Connue sous le surnom de Boko Haram (« l’éducation d’inspiration occidentale est un sacrilège »), la « Congrégation des compagnons du Prophète pour la propagation de la tradition sunnite et la guerre sainte » est une secte née au début des années 2000 dans la région nigériane du Borno, frontalière du Cameroun, du Tchad et du Niger. Sous l’égide d’un prêcheur charismatique, Mohamed Yusuf, le mouvement demande alors une application stricte de la charia et l’instauration d’une théocratie. Comme d’autres groupes salafistes, il refuse de placer la loi de Dieu sous la tutelle d’une constitution écrite par la main de l’homme – en l’occurrence, une constitution qui, dans le cadre de la République fédérale du Nigeria, proclame la liberté de religion.

Très radicaux, les fidèles de la secte s’opposent parfois aux forces de l’ordre. Mais en 2009, l’assassinat de Mohamed Yusuf par la police nigériane exacerbe les tensions. Repris en main par Aboubakar Shekau, le mouvement, qui avait pignon sur rue, entre dans la clandestinité et bascule dans la violence terroriste. C’est après la répression militaire de 2009 que Boko Haram commence à monter des attentats-suicides et à s’en prendre aux minorités chrétiennes de la région tout en continuant d’attaquer ses principales cibles : les « mauvais » musulmans, accusés de ne pas appliquer correctement la charia et d’être pervertis par les idées occidentales.

Aujourd’hui, la secte est perçue comme un groupe terroriste qui chercherait à copier Al-Qaïda ou Daech pour étendre son emprise territoriale vers les pays voisins du Nigeria. Mais les dynamiques du conflit demeurent surtout locales. Quoi qu’il en soit de ses pratiques terroristes et criminelles, Boko Haram reste en effet une secte qui compte des fidèles et dispose d’une véritable base sociale. Il ne s’agit pas seulement d’un groupe de combattants composés d’hommes et, depuis à peu près un an, de femmes chargés de commettre des attentats-suicides et de participer aux assauts contre les positions de l’armée nigériane ou les villages de miliciens.

De fait, on ne peut pas comprendre l’ancrage de la secte si on s’en tient à une lecture purement terroriste d’un mouvement qui, selon la propagande des autorités, recruterait uniquement ses troupes de force ou en payant des mercenaires avec l’argent des usual suspects saoudiens, qataris ou libyens. À cet égard, les lobbies sécuritaires qui appellent à une intervention militaire dans la région n’en sont pas à une contradiction près. Côté nigérian, on estimait ainsi qu’en 2012, le groupe disposait de 500 à 1 000 combattants permanents, sans compter sa capacité à mobiliser des auxiliaires. Après l’instauration d’un état d’urgence et le début d’une offensive militaire dans les campagnes du Borno en 2013, les mêmes sources sécuritaires ont ensuite évoqué un chiffre de 4 000 hommes en armes. Aujourd’hui, on parle de 8 000, voire 10 000 combattants aguerris.

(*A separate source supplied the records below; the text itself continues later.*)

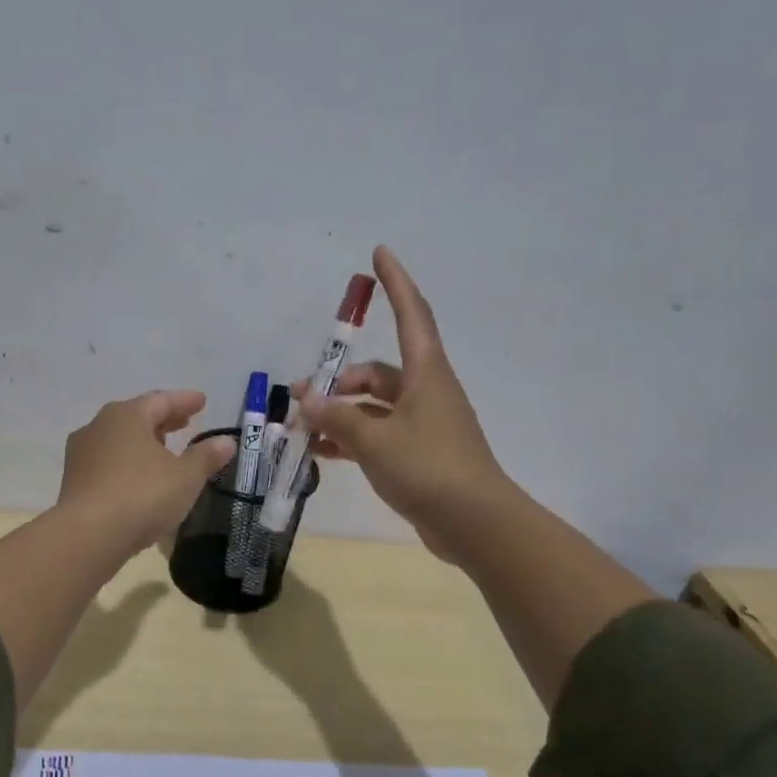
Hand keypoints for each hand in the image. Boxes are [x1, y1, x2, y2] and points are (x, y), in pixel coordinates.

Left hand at [56, 391, 235, 554]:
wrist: (87, 536)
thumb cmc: (142, 496)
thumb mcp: (185, 477)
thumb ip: (206, 456)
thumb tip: (226, 441)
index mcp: (127, 415)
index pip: (161, 400)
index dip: (184, 401)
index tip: (202, 401)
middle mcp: (99, 426)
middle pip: (137, 416)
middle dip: (163, 419)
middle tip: (184, 422)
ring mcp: (82, 453)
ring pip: (119, 438)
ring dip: (143, 441)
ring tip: (163, 450)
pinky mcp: (73, 480)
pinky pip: (108, 461)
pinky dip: (127, 461)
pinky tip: (139, 476)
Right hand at [296, 246, 511, 565]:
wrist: (475, 524)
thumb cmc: (429, 468)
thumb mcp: (375, 440)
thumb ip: (337, 417)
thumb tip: (307, 400)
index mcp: (426, 374)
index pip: (412, 314)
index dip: (396, 282)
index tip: (380, 252)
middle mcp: (426, 392)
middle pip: (378, 372)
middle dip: (339, 380)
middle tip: (300, 395)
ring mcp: (423, 424)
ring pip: (373, 406)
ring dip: (340, 412)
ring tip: (301, 428)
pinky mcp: (418, 454)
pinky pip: (377, 435)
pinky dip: (350, 438)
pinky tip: (320, 452)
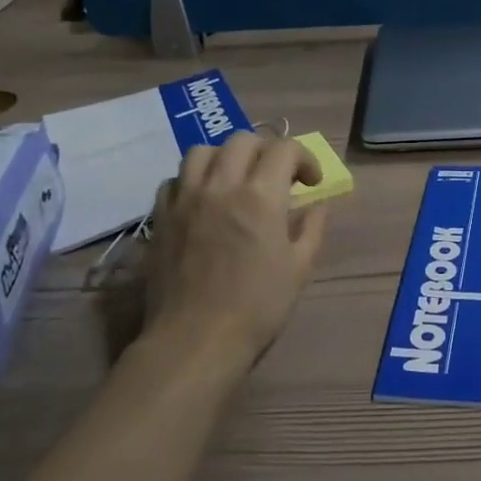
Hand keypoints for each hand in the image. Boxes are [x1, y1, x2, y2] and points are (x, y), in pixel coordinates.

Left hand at [142, 132, 329, 363]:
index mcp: (261, 196)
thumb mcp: (299, 268)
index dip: (304, 158)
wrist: (196, 339)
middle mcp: (221, 185)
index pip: (284, 149)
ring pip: (202, 151)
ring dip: (226, 157)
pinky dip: (193, 180)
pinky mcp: (161, 216)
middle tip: (276, 177)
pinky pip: (174, 179)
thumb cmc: (257, 307)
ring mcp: (186, 198)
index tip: (311, 182)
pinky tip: (203, 200)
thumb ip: (312, 229)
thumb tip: (319, 206)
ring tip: (235, 179)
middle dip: (267, 151)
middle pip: (243, 140)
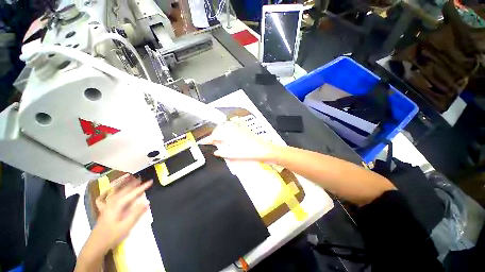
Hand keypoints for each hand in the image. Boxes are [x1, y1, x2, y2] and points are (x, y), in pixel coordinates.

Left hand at [93, 176, 152, 251]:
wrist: (95, 245)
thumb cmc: (112, 236)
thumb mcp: (126, 226)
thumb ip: (136, 213)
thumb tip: (146, 202)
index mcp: (117, 205)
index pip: (132, 193)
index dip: (142, 187)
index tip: (150, 181)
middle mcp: (111, 203)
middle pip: (124, 190)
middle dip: (133, 184)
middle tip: (143, 179)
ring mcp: (106, 206)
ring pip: (116, 192)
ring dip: (124, 185)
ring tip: (130, 179)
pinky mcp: (104, 210)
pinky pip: (106, 198)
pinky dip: (108, 192)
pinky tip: (109, 190)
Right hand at [200, 120, 279, 161]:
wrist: (265, 149)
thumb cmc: (250, 152)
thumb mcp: (235, 154)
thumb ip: (224, 152)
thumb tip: (215, 152)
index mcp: (230, 134)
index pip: (216, 135)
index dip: (209, 139)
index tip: (203, 142)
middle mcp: (234, 128)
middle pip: (220, 128)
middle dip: (214, 134)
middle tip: (211, 141)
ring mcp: (240, 127)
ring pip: (226, 126)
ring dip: (220, 130)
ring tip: (218, 137)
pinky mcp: (244, 128)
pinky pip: (232, 126)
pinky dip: (227, 128)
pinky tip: (228, 133)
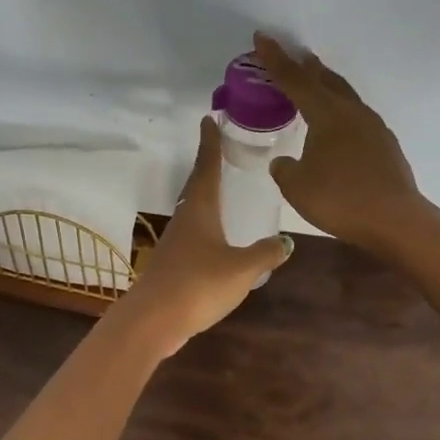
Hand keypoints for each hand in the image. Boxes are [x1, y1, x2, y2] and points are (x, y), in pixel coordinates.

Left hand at [112, 116, 293, 355]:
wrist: (154, 320)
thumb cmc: (198, 284)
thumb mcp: (241, 268)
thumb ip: (265, 253)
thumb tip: (286, 241)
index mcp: (200, 209)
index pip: (206, 167)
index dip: (209, 143)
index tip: (209, 119)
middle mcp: (185, 219)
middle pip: (196, 185)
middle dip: (207, 164)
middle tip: (218, 147)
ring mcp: (175, 242)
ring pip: (193, 209)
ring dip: (205, 194)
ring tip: (221, 188)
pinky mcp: (172, 264)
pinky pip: (193, 233)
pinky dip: (205, 224)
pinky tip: (216, 237)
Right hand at [253, 32, 422, 250]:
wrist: (395, 220)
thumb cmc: (340, 200)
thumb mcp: (297, 187)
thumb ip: (285, 169)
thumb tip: (284, 162)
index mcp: (327, 115)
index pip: (295, 80)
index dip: (275, 60)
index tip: (262, 38)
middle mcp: (352, 113)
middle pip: (326, 80)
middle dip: (306, 67)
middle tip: (293, 57)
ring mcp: (373, 127)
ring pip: (345, 96)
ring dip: (327, 86)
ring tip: (316, 83)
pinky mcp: (385, 145)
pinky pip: (357, 116)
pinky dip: (341, 110)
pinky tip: (338, 124)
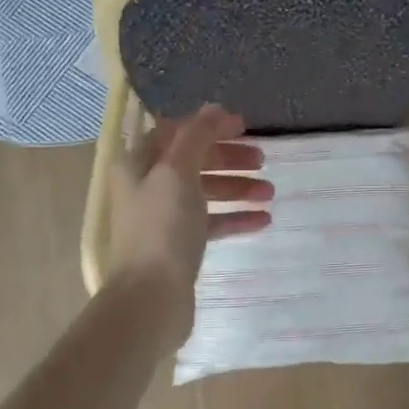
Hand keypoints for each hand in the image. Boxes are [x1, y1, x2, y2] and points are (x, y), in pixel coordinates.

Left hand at [105, 105, 271, 339]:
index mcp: (138, 165)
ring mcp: (163, 220)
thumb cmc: (162, 229)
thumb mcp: (178, 173)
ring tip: (270, 192)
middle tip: (262, 160)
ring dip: (237, 189)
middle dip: (228, 159)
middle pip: (193, 163)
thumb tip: (213, 109)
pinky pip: (211, 224)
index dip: (209, 127)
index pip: (176, 133)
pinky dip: (235, 218)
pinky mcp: (179, 248)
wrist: (150, 299)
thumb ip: (197, 137)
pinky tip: (263, 220)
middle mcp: (147, 188)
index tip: (245, 128)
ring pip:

Autrement dit, plus on a musclé la répression contre Boko Haram, plus ce groupe s’est renforcé. Un tel constat devrait amener à questionner les mérites des solutions militaires que préconisent les pays de la région. Les exactions de l’armée nigériane ont fait le jeu des djihadistes et suscité l’hostilité des populations civiles, qui ne coopèrent pas ou peu avec des gouvernements perçus comme illégitimes. À présent, il est à craindre que les insurgés parviennent à recruter de nouveaux membres parmi les déplacés internes et les réfugiés qui ont dû fuir la brutalité des forces de l’ordre, et pas simplement de la secte. Réduire Boko Haram à une bande de fous furieux manipulés par de lointains sponsors arabes, c’est méconnaître la complexité sociale de l’ancien empire du Borno, qui s’étendait bien au-delà des actuelles frontières du Nigeria.

Dans les contreforts des monts Mandara à la lisière du Cameroun, par exemple, les insurgés se sont immiscés dans les conflits des chefferies locales et ont su s’attirer la sympathie de certains musulmans en leur redistribuant les champs laissés vacants après la fuite des communautés animistes ou chrétiennes. Les terres arables sont très convoitées par les paysans du cru, car les piémonts de ces régions escarpées de l’Adamawa connaissent des densités de population pouvant dépasser la centaine d’habitants au kilomètre carré. Au nom des idéaux collectivistes de la charia, les fidèles de Boko Haram ont ainsi entrepris de mettre en œuvre une sorte de réforme agraire religieuse. Partant, ils ont réglé d’un seul coup les vieilles disputes foncières et coutumières à propos des jachères et des droits d’usage qui devaient être renégociés chaque année.

Mais évidemment, de telles histoires paraissent bien prosaïques. L’invocation d’Al-Qaïda ou de Daech se vend tellement mieux dans les médias.